In the final chapter of Unclear Danger, I wondered about what U.S. Rep. Jared Polis, the Democrat running for governor from progressive Boulder, would think. (The activists were not likely to have much leverage over his Republican opponent Walker Stapleton). I’d heard from sources on both sides that he privately expressed sympathy for their positions, but his public statements on Rocky Flats have been few and far between, and he never responded to my interview request.
As I was finishing up this very piece, Polis put an end to my speculation.
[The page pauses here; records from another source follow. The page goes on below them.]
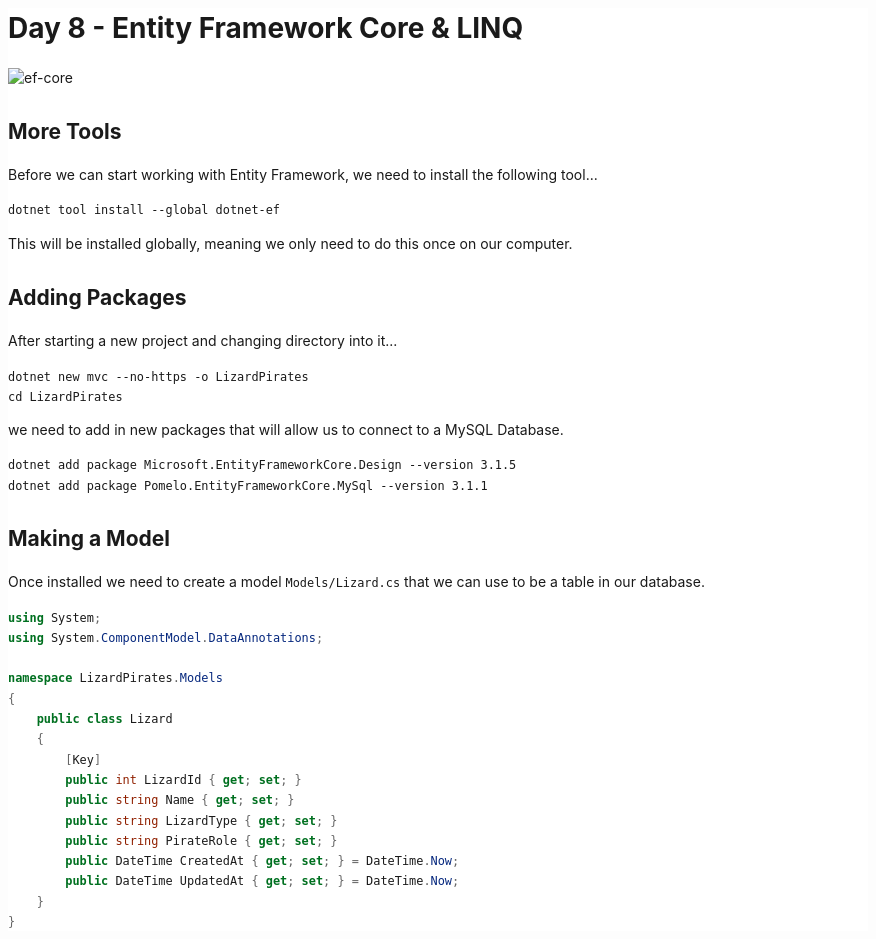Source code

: # Day 8 - Entity Framework Core & LINQ

<img src="https://miro.medium.com/max/480/1*SnZqHENpIMiEKsg999Q0DQ.png" alt="ef-core" />

## More Tools

Before we can start working with Entity Framework, we need to install the following tool...

```
dotnet tool install --global dotnet-ef
```

This will be installed globally, meaning we only need to do this once on our computer.

## Adding Packages

After starting a new project and changing directory into it...

```
dotnet new mvc --no-https -o LizardPirates
cd LizardPirates
```

we need to add in new packages that will allow us to connect to a MySQL Database. 

```
dotnet add package Microsoft.EntityFrameworkCore.Design --version 3.1.5
dotnet add package Pomelo.EntityFrameworkCore.MySql --version 3.1.1
```

## Making a Model

Once installed we need to create a model `Models/Lizard.cs` that we can use to be a table in our database.

```cs
using System;
using System.ComponentModel.DataAnnotations;

namespace LizardPirates.Models
{
    public class Lizard
    {
        [Key]
        public int LizardId { get; set; }
        public string Name { get; set; }
        public string LizardType { get; set; }
        public string PirateRole { get; set; }
        public DateTime CreatedAt { get; set; } = DateTime.Now;
        public DateTime UpdatedAt { get; set; } = DateTime.Now;
    }
}
```
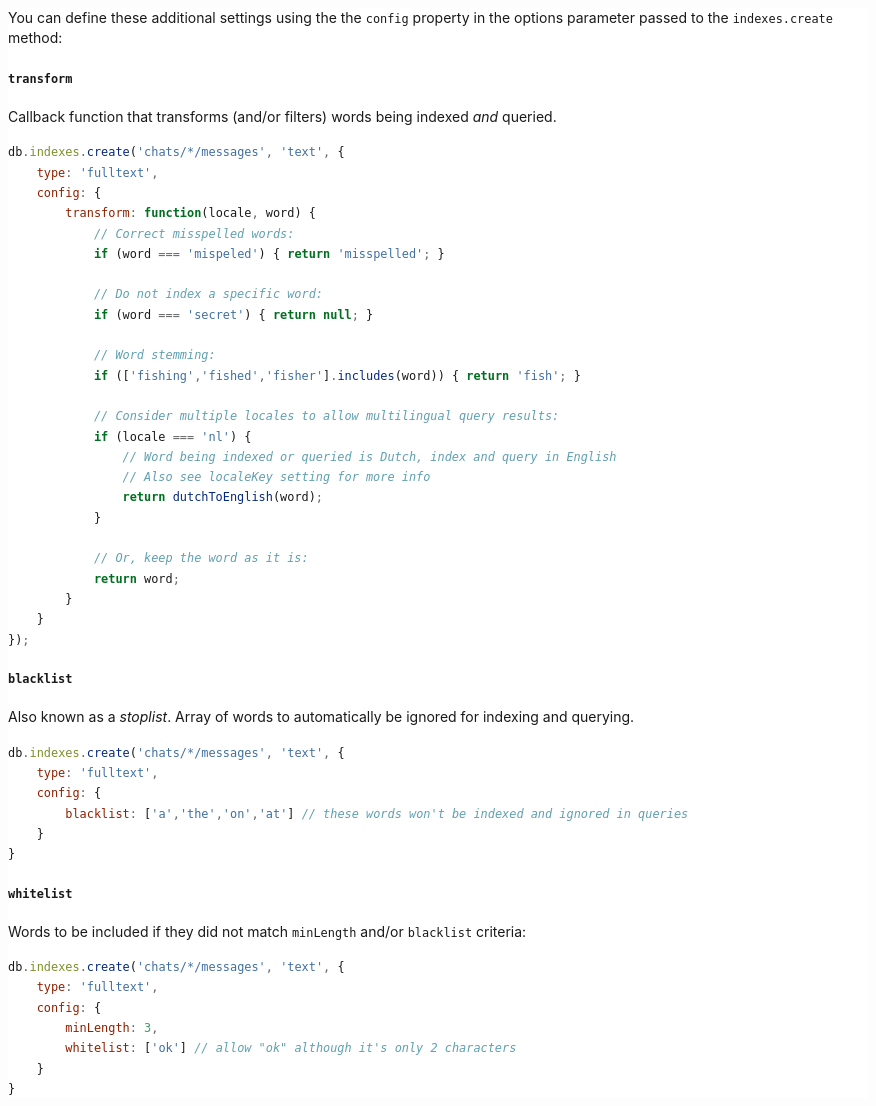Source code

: You can define these additional settings using the the `config` property in the options parameter passed to the `indexes.create` method:

#### `transform`
Callback function that transforms (and/or filters) words being indexed *and* queried.

```js
db.indexes.create('chats/*/messages', 'text', { 
    type: 'fulltext', 
    config: { 
        transform: function(locale, word) {
            // Correct misspelled words:
            if (word === 'mispeled') { return 'misspelled'; } 

            // Do not index a specific word:
            if (word === 'secret') { return null; }

            // Word stemming:
            if (['fishing','fished','fisher'].includes(word)) { return 'fish'; }

            // Consider multiple locales to allow multilingual query results:
            if (locale === 'nl') {
                // Word being indexed or queried is Dutch, index and query in English
                // Also see localeKey setting for more info
                return dutchToEnglish(word);
            }

            // Or, keep the word as it is:
            return word;
        } 
    } 
});
```

#### `blacklist`
Also known as a *stoplist*. Array of words to automatically be ignored for indexing and querying. 

```javascript
db.indexes.create('chats/*/messages', 'text', { 
    type: 'fulltext', 
    config: { 
        blacklist: ['a','the','on','at'] // these words won't be indexed and ignored in queries
    }
}
```

#### `whitelist`
Words to be included if they did not match `minLength` and/or `blacklist` criteria:

```javascript
db.indexes.create('chats/*/messages', 'text', { 
    type: 'fulltext', 
    config: { 
        minLength: 3,
        whitelist: ['ok'] // allow "ok" although it's only 2 characters
    }
}
```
In a letter to Interior Secretary Ryan Zinke yesterday, he wrote, “I am following up on my constituents’ request that the Department of Interior (DOI) complete further testing of air, water and soil at the Refuge site by March 2019, and that until further testing has been completed, the Refuge site remain unopen to the public.” He reiterated the activists’ complaint that there has been no testing of the refuge lands since the floods in 2013 and concluded, “the health and safety of construction workers, staff, and visitors must remain a top priority.”
Polis’s stance reinforced the impression this whole experience has left me with. Mistakes made during the Cold War, and specifically the Atomic Energy Commission’s erroneous reading of the winds along the Front Range that led to the siting of a nuclear weapons plant upwind of Denver, ripped a hole in the fabric of our community that is still very much agape. Although it began more than half a century ago, the Rocky Flats story is in many ways a microcosm of our current political moment. Distrust in our legacy institutions is rampant and, in many cases, deserved.
In other words, as I knew from the very beginning, but only now fully understand, the truth of Rocky Flats may never fit into the black-and-white frame I wanted to impose on it. It is a complicated morass of science and history and politics and power, waiting there, just beneath the surface.
The Colorado Independent has been a distribution partner on Unclear Danger, but takes no position on the safety of Rocky Flats.